Admissions of liability made in personal injury cases are generally binding and only rarely will defendants be permitted to go back on such concessions. The High Court made that point in the case of a young man who claimed to have suffered injury due to a local authority’s failure to place him for adoption as a baby.
The man launched a damages claim against the council on the basis that it should have removed him from the care of his mother and her foster parents before he was a month old and arranged his adoption. The council admitted liability in letters from its solicitors and formally in its defence to the claim. About seven years later, however, a judge upheld the council’s application to withdraw that admission and to mount a full defence to the claim.
Ruling on the man’s challenge to that outcome, the Court noted that the council had its change of heart following a Supreme Court decision which changed the law. In the light of that ruling the council argued, amongst other things, that it owed no duty of care to protect the man from harm caused by third parties.
In upholding the man’s appeal, the Court found that the judge was in no position to assess the extent to which his case was prejudiced by the council’s late withdrawal of its admission of liability.

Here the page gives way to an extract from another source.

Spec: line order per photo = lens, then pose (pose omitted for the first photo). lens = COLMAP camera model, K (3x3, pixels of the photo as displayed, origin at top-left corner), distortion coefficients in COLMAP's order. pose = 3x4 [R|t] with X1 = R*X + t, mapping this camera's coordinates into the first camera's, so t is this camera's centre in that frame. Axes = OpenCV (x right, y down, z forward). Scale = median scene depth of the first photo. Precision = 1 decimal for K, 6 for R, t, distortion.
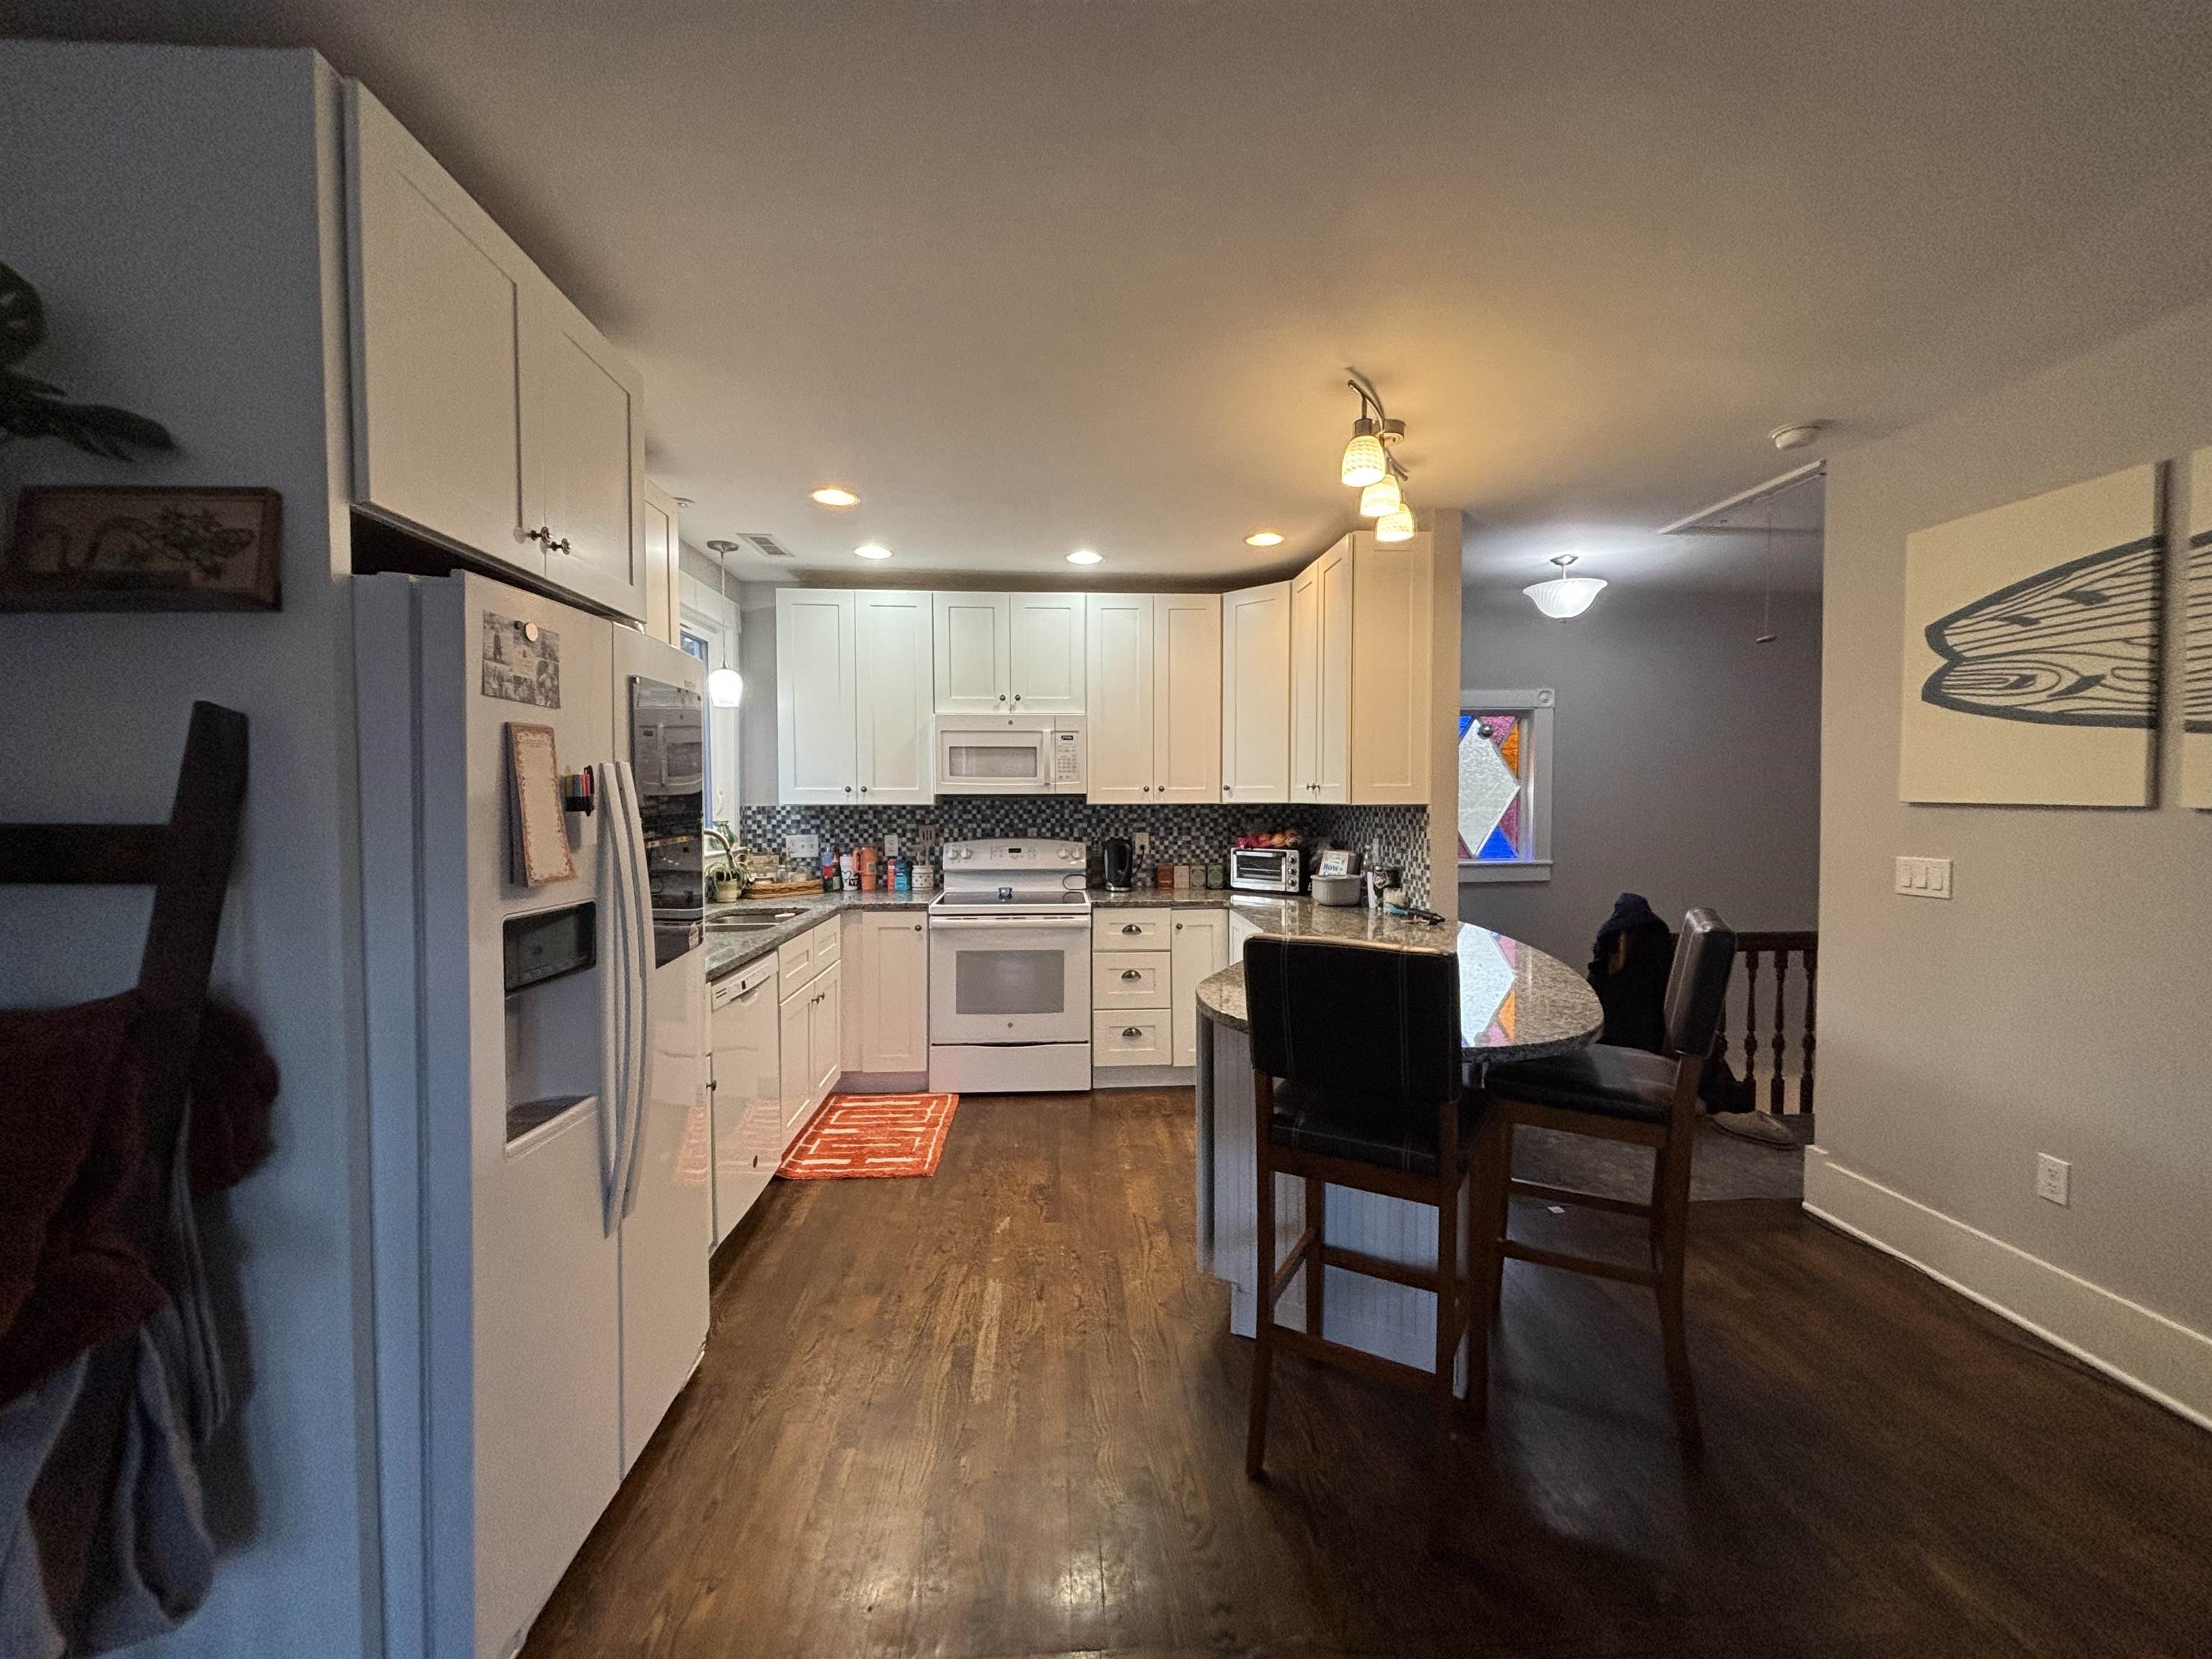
lens RADIAL K [[890.4, 0, 1106.0], [0, 890.4, 829.5], [0, 0, 1]] dist [-0.010193, 0.000163]
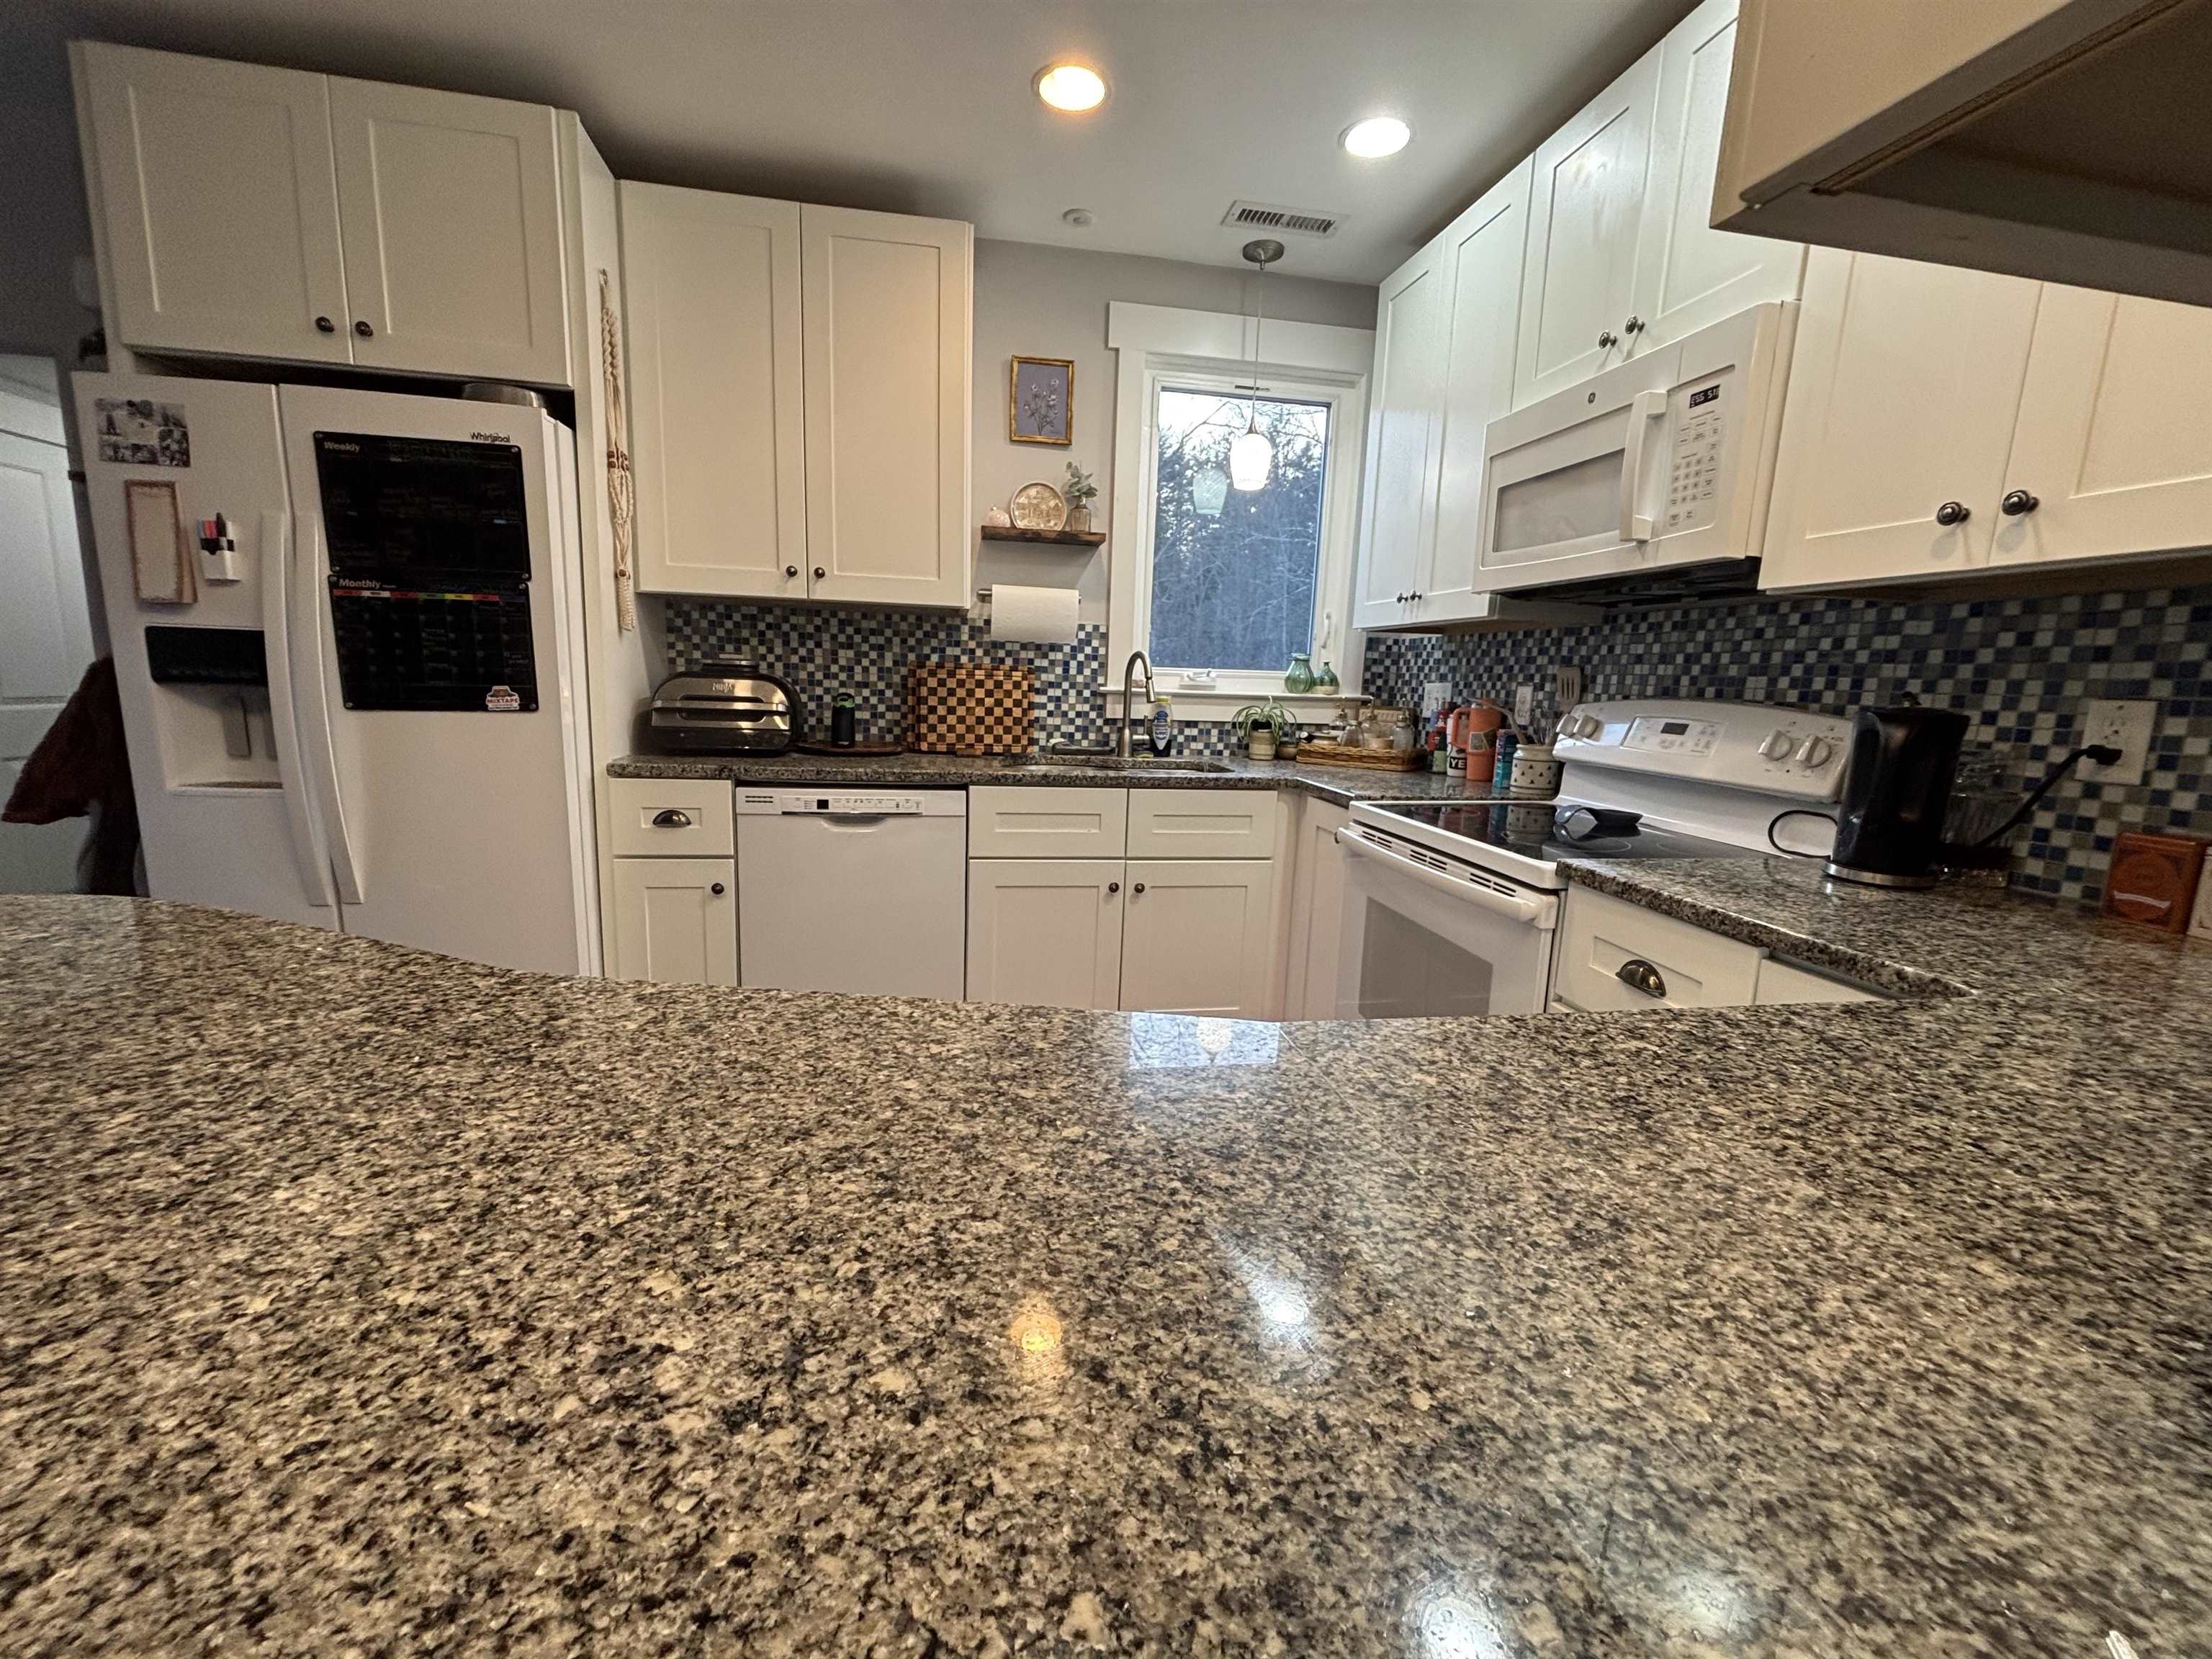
lens RADIAL K [[890.4, 0, 1106.0], [0, 890.4, 829.5], [0, 0, 1]] dist [-0.010193, 0.000163]
pose [[0.116605, 0.176322, -0.977402, 0.288063], [-0.075526, 0.982839, 0.168293, 0.021503], [0.990302, 0.054195, 0.127921, 0.722774]]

But for the delay of several years in assessing the man’s compensation – which was of the council’s own making – the case would have been done and dusted prior to the change in the law.
The council was entitled to consider its proper and legitimate interests in seeking to withdraw its admission. However, on the facts of the case, the Court found that it had behaved improperly in doing so. Its proposed amended defence to the claim gave no apparent consideration to the interests of the man, who had been in its long-term care. It also showed no apparent recognition of the difficult position in which it had placed him.
The Court concluded that the council could not properly go back on its admission of liability merely because the law had changed. The council’s application to withdraw its admission and amend its defence was dismissed and judgment was entered in the man’s favour. In the absence of agreement, the amount of his compensation would be assessed at a further hearing.